Preflop Starting Hands
In heads-up poker, you will always either be the small blind or the big blind. Because you will always have money invested in the hand, it is foolish to fold the small blind. It is worth it to literally call every single hand. In heads-up hold’em, your cards are not the most important thing. Your opponent’s cards should dictate how you play and bet.
You will be seeing a lot of flops heads-up, so be aggressive. Constantly throw out bluffs and bets on the flop, the turn, and the river. By betting, you give your opponent the chance to fold and win the pot. Betting also maximizes value when you have a winning hand and might even encourage a raise. Although aggressive play has many rewards, it is not a free pass to bet all the time. Sometimes you will bluff huge and need to fold because you are beat. Your only goal is to defeat your opponent, not win every pot. The timing of your betting should be governed by your reads.
Reading Your Opponent
This is the single most important thing to master in heads-up. No other game relies on reads so heavily than heads-up no-limit hold’em. Notice how your opponent bets. Does he raise a lot before the flop? Will she bluff twice in a row? Answering questions like these are the key to winning. Also observe your opponent’s reactions to your bets. Bet different amounts until you know how much he will call and fold. Maximize value on winning hands and try to bluff risking the lowest amount of chips.
Turbo or Non-Turbo
Turbo heads-up sit-n-goes (SNG) are a quick, popular way to play heads-up. The blinds increase more rapidly than normal which ends the match sooner. Non-turbo SNGs are longer and a result you see more hands. This allows for more play between opponents. Turbo heads up SNGs are better for experienced players and might overwhelm a novice at first.

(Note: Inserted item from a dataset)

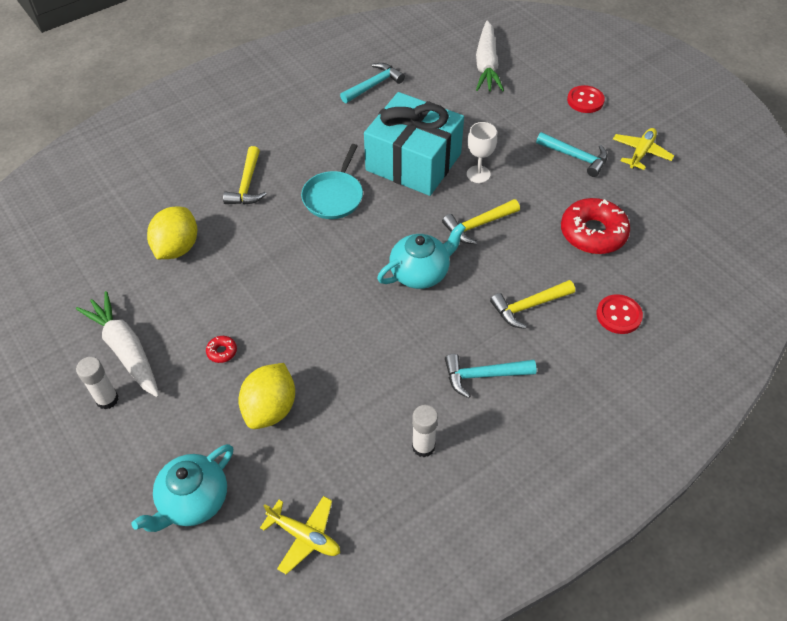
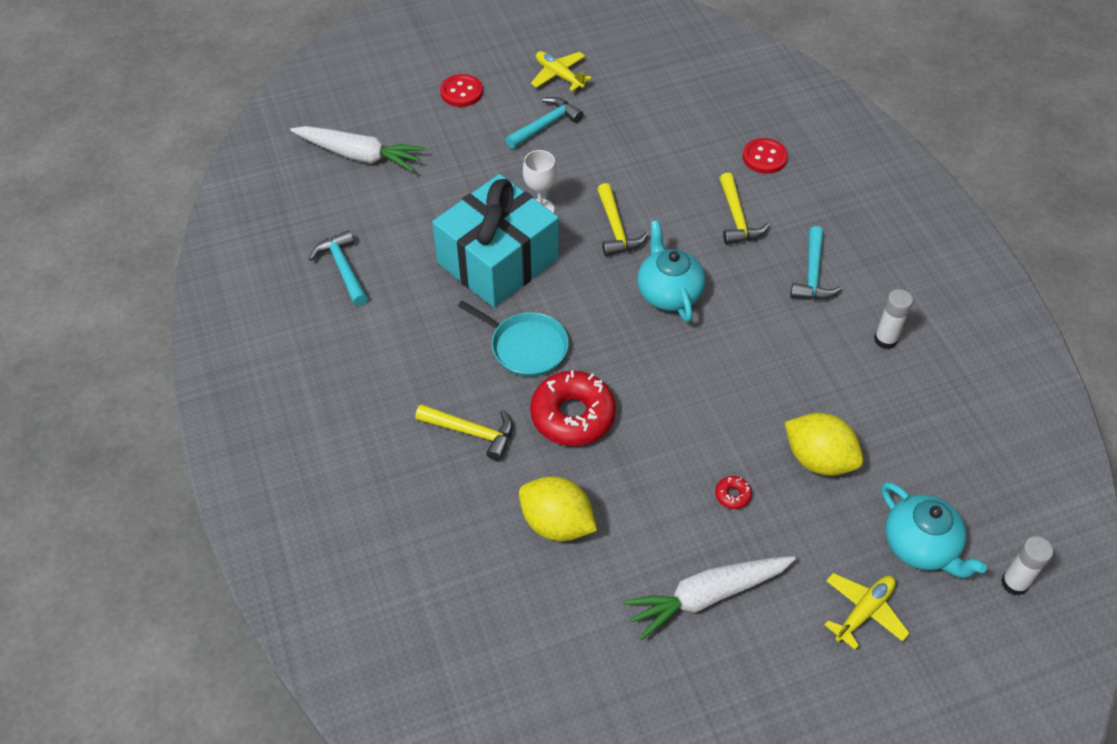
camera: 75 degrees left, 0 degrees up
(107, 399) = (776, 622): white glue stick -> white glue stick (1014, 583)
(304, 536) = (971, 454): yellow plane -> yellow plane (864, 612)
(593, 233) = (656, 144): red donut -> red donut (572, 415)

Managing Stakes and Bankroll
You can play for virtually any amount of money heads-up with stakes as little as $2 or $5. At least 20 buy-ins are needed to play heads-up. It is not uncommon for profitable poker players to have downswings and lose 5 to 10 games in a row. 20 buy-ins allow for some breathing room, but you can play with a smaller bankroll if you feel comfortable.
Start out at the smallest limits offered or even play for fun. The more hands you play, the better you will be able to react to certain situations. As your skills increase, you might adjust your strategy or try fancier plays. Focus on figuring out and reading your opponent no matter what level you are playing at. Other flaws in your game will improve over time, but the ability to read your opponent separates the winning poker players from the fish.